* Action item *
Write out the entries below once more, exactly, with the pictures left out.

+===+

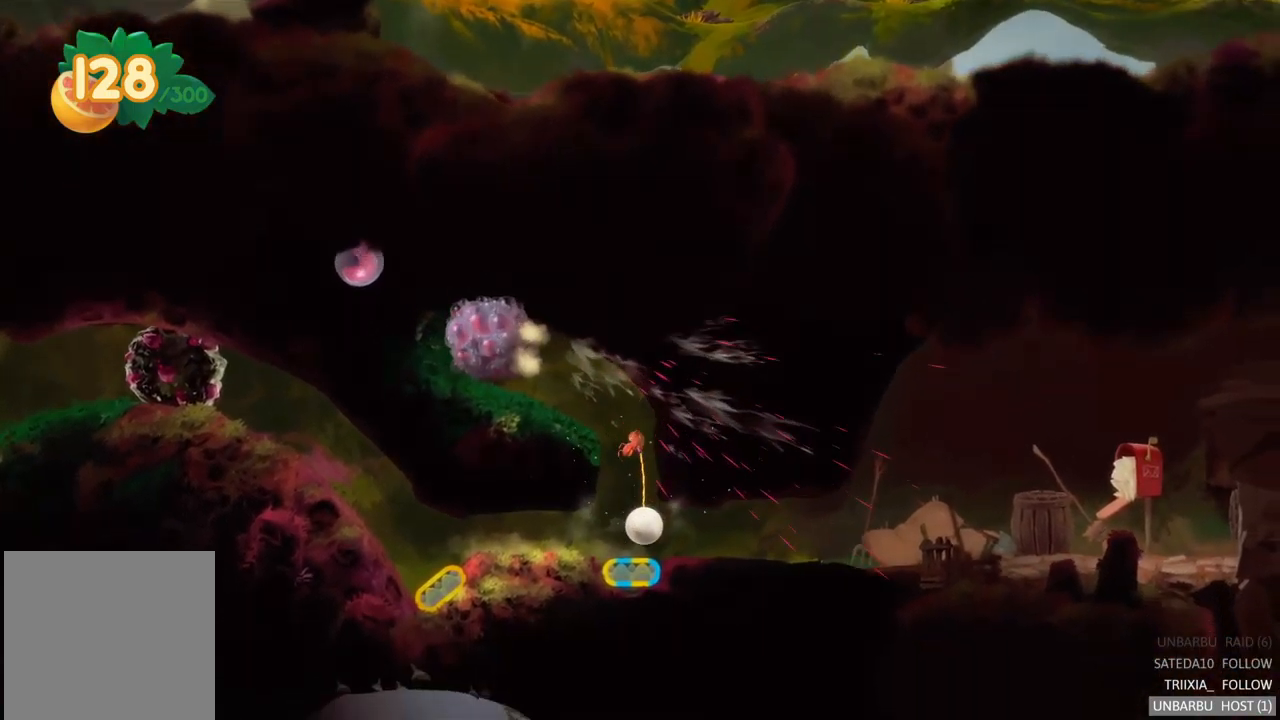
{"buttons": [], "left_stick": "left", "right_stick": "center", "events": [[234, "left_stick", "left"]]}
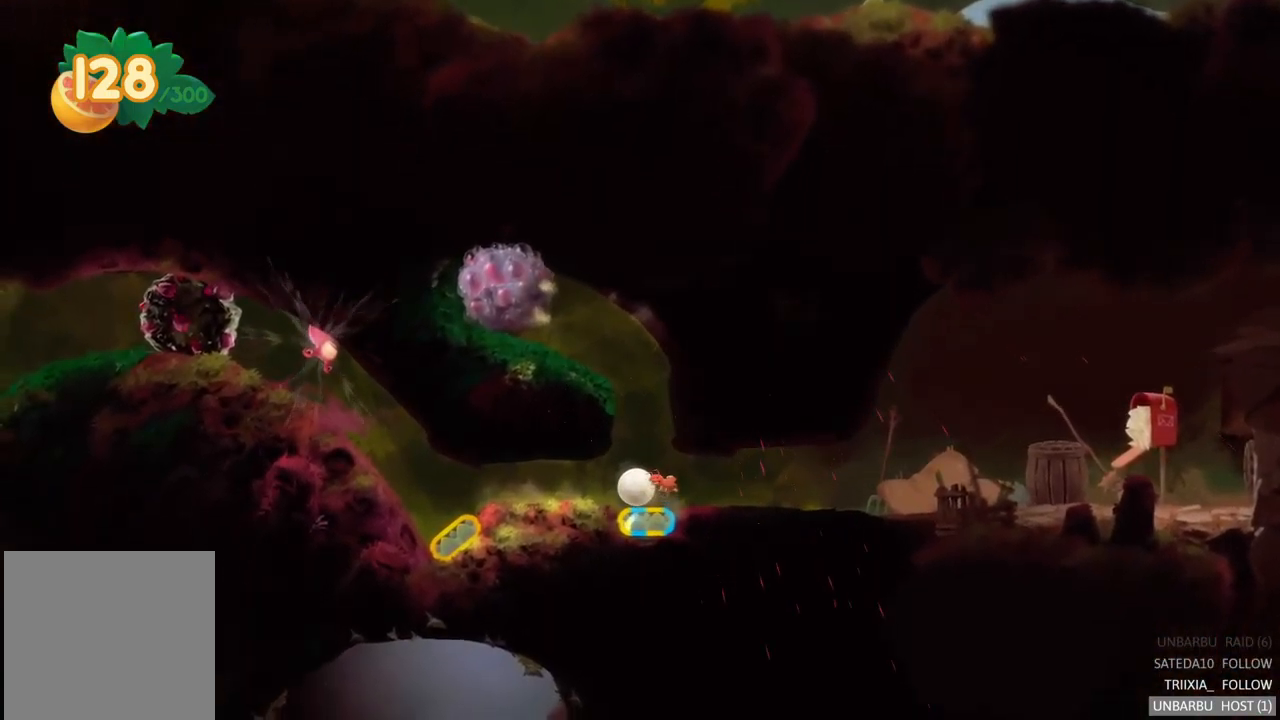
{"buttons": [], "left_stick": "left", "right_stick": "center", "events": []}
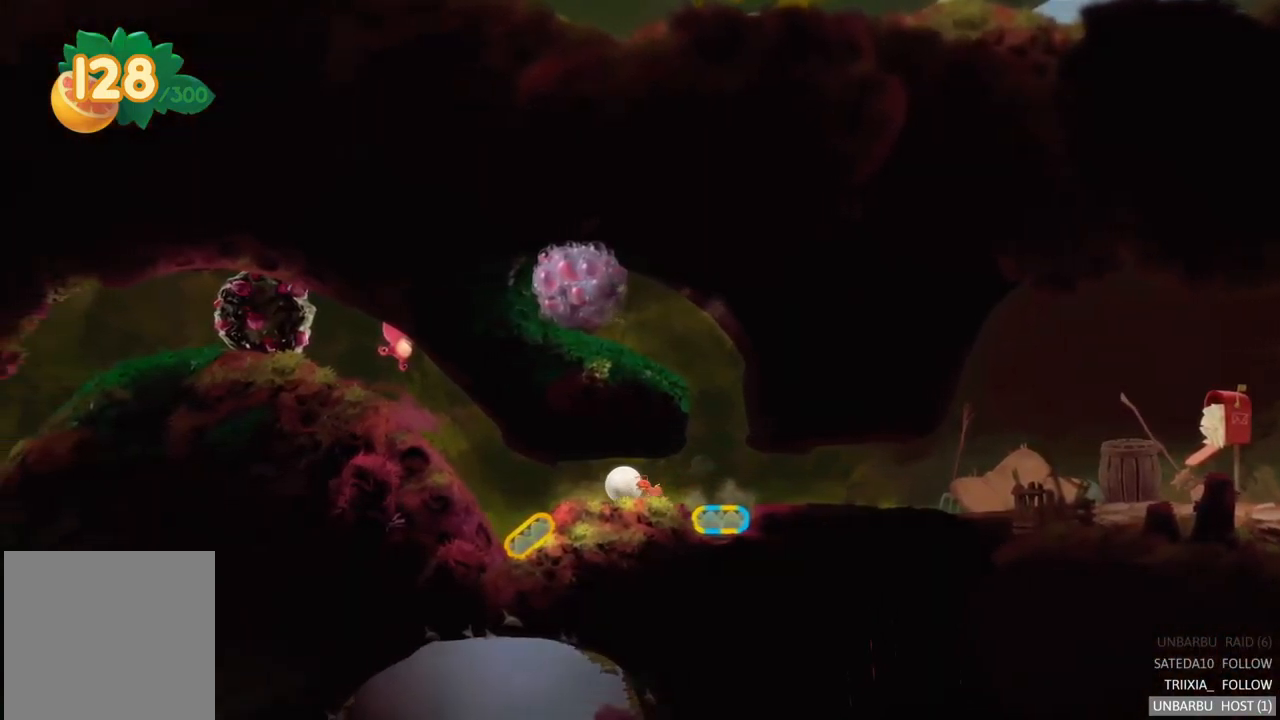
{"buttons": [], "left_stick": "center", "right_stick": "center", "events": [[300, "left_stick", "center"]]}
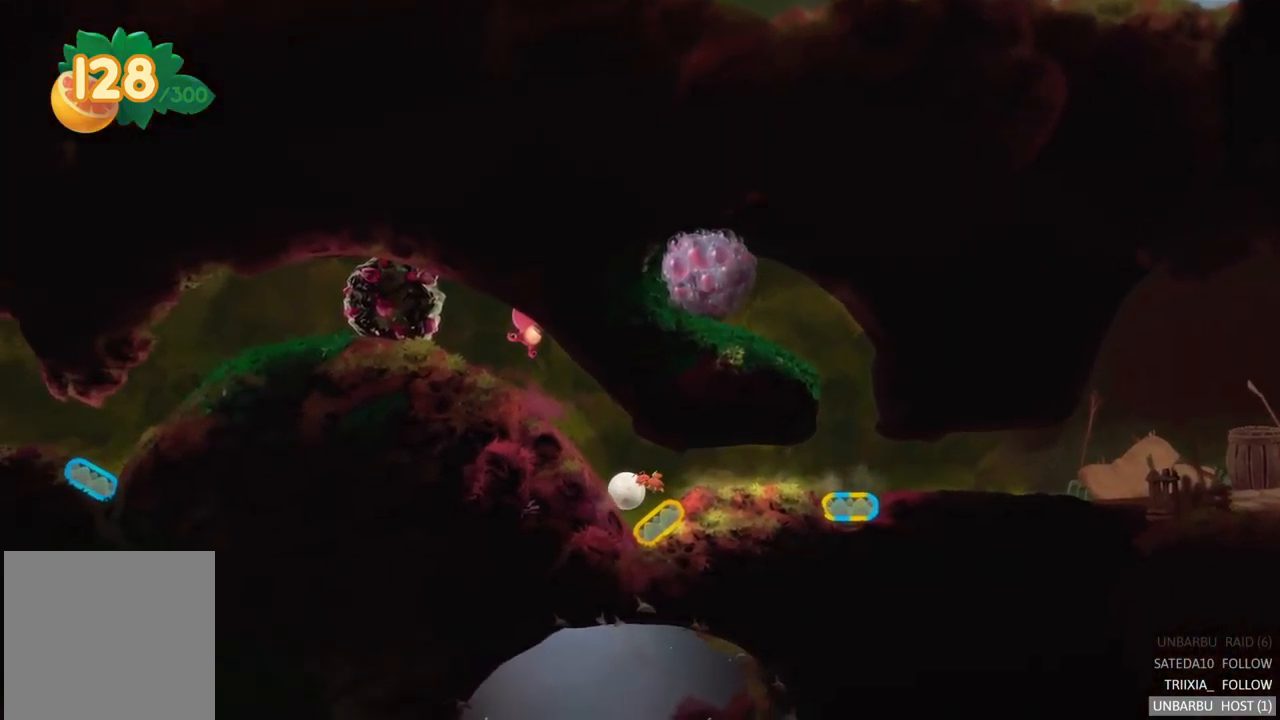
{"buttons": ["R2"], "left_stick": "center", "right_stick": "center", "events": [[300, "R2", "down"]]}
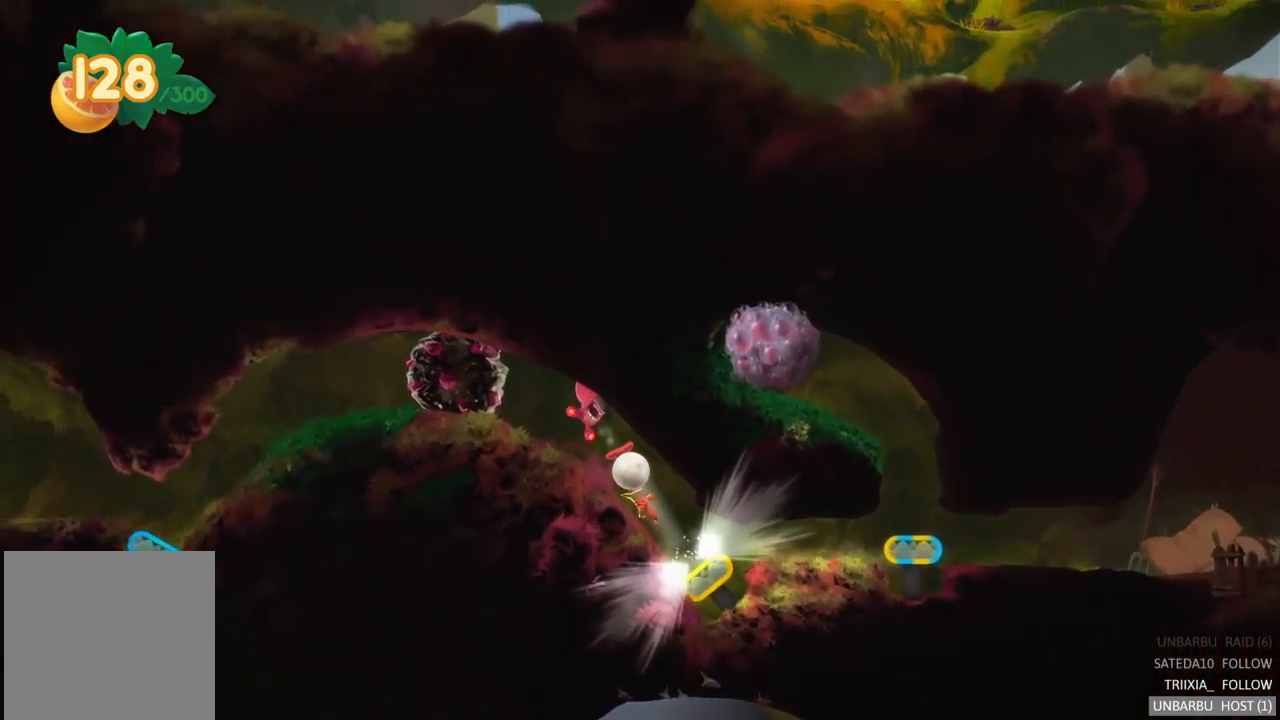
{"buttons": ["R2"], "left_stick": "center", "right_stick": "center", "events": [[34, "R2", "up"], [134, "R2", "down"]]}
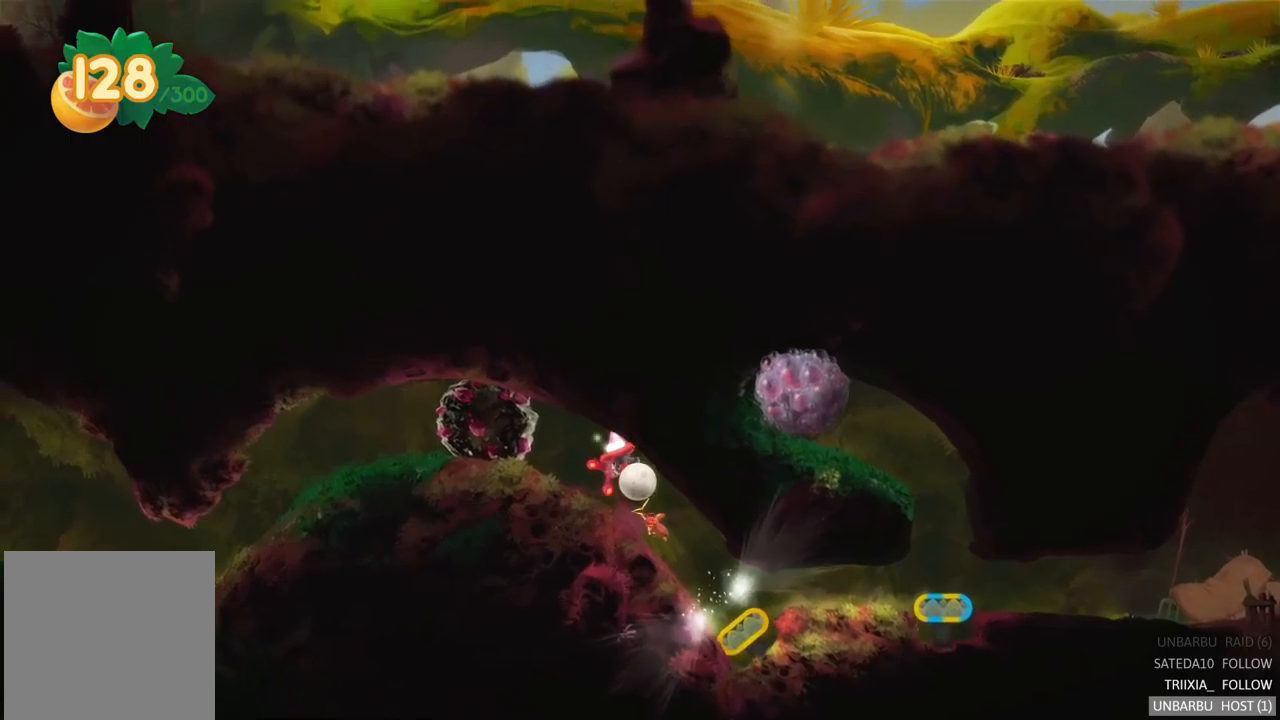
{"buttons": [], "left_stick": "center", "right_stick": "center", "events": [[500, "R2", "up"]]}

+===+

* Task result *
{"buttons": [], "left_stick": "left", "right_stick": "center", "events": [[234, "left_stick", "left"]]}
{"buttons": [], "left_stick": "left", "right_stick": "center", "events": []}
{"buttons": [], "left_stick": "center", "right_stick": "center", "events": [[300, "left_stick", "center"]]}
{"buttons": ["R2"], "left_stick": "center", "right_stick": "center", "events": [[300, "R2", "down"]]}
{"buttons": ["R2"], "left_stick": "center", "right_stick": "center", "events": [[34, "R2", "up"], [134, "R2", "down"]]}
{"buttons": [], "left_stick": "center", "right_stick": "center", "events": [[500, "R2", "up"]]}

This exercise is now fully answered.